Baca Juga : Oxygen.id Perluas Layanan ke Sungailiat
Ia menyatakan siap membantu mempromosikan kopi dan komoditas lain dari Rejang Lebong di Malaysia, terutama melalui jaringan komunitas dan pelaku usaha diaspora.
Delegasi PBM Kunjungi Museum Adat dan Warisan Budaya Lokal
Selain mengeksplorasi peluang investasi, rombongan PBM juga mengunjungi museum pribadi Ketua Badan Musyawarah Adat (BMA) Kabupaten Rejang Lebong. Mereka melihat berbagai benda bersejarah, karya seni, dan koleksi pakaian adat yang sarat nilai budaya.
“Kami sangat tertarik melihat benda-benda bersejarah dan seni, termasuk baju adat Rejang Lebong yang penuh sulaman. Penyambutan adat dengan pantun juga sangat mengagumkan,” kata Datin Azilah.
Kunjungan budaya tersebut memperkuat kesan positif delegasi PBM terhadap kekayaan seni dan tradisi Rejang Lebong, sekaligus membuka peluang kerja sama dalam bidang kebudayaan dan pariwisata.

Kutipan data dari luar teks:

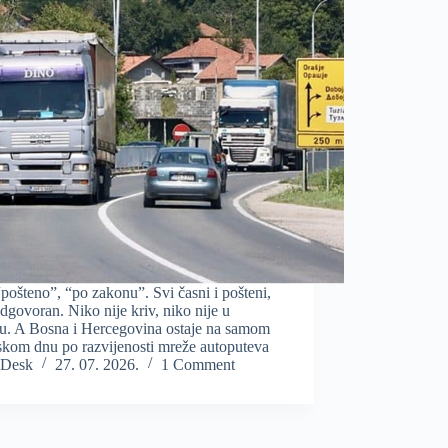
“pošteno”, “po zakonu”. Svi časni i pošteni,
dgovoran. Niko nije kriv, niko nije u
ru. A Bosna i Hercegovina ostaje na samom
skom dnu po razvijenosti mreže autoputeva
Desk
27. 07. 2026.
1 Comment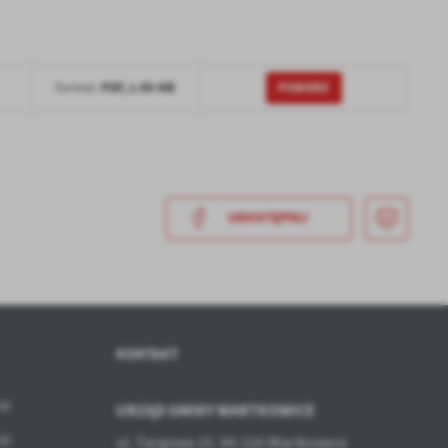
POBIERZ
PDF,
1.98 MB
Format:
a
kom
UDOSTĘPNIJ
z
ci
KONTAKT
:30
URZĄD GMINY WARTKOWICE
:30
ul. Targowa 25, 99-220 Wartkowice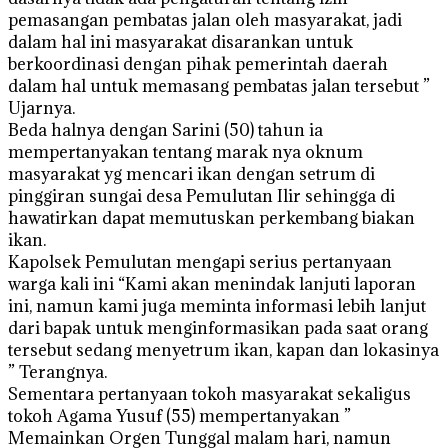
pemasangan pembatas jalan oleh masyarakat, jadi
dalam hal ini masyarakat disarankan untuk
berkoordinasi dengan pihak pemerintah daerah
dalam hal untuk memasang pembatas jalan tersebut ”
Ujarnya.
Beda halnya dengan Sarini (50) tahun ia
mempertanyakan tentang marak nya oknum
masyarakat yg mencari ikan dengan setrum di
pinggiran sungai desa Pemulutan Ilir sehingga di
hawatirkan dapat memutuskan perkembang biakan
ikan.
Kapolsek Pemulutan mengapi serius pertanyaan
warga kali ini “Kami akan menindak lanjuti laporan
ini, namun kami juga meminta informasi lebih lanjut
dari bapak untuk menginformasikan pada saat orang
tersebut sedang menyetrum ikan, kapan dan lokasinya
” Terangnya.
Sementara pertanyaan tokoh masyarakat sekaligus
tokoh Agama Yusuf (55) mempertanyakan ”
Memainkan Orgen Tunggal malam hari, namun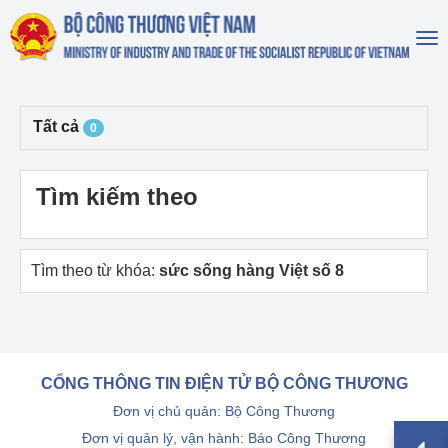
To
na
Tất cả
0
Tìm kiếm theo
Tìm theo từ khóa:
sức sống hàng Việt số 8
CỔNG THÔNG TIN ĐIỆN TỬ BỘ CÔNG THƯƠNG
Đơn vị chủ quản: Bộ Công Thương
Đơn vị quản lý, vận hành: Báo Công Thương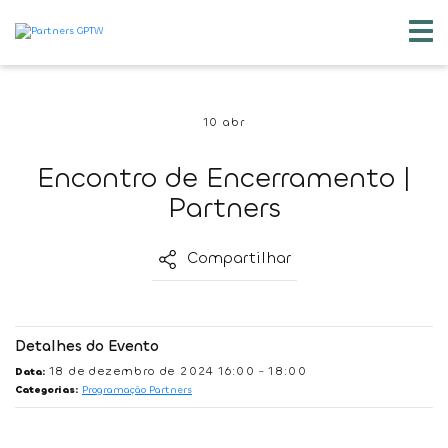
10 abr
Encontro de Encerramento |
Partners
Compartilhar
Detalhes do Evento
18 de dezembro de 2024 16:00
18:00
Data:
–
Categorias:
Programação Partners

Pemkab Siap Perkuat Promosi Daerah
Dengan adanya ketertarikan pengusaha Malaysia, Pemkab Rejang Lebong berencana meningkatkan program promosi daerah secara lebih agresif. Pemerintah menyiapkan dokumen potensi investasi, paket kunjungan terpadu, dan koordinasi lintas instansi untuk mempermudah proses penjajakan investasi.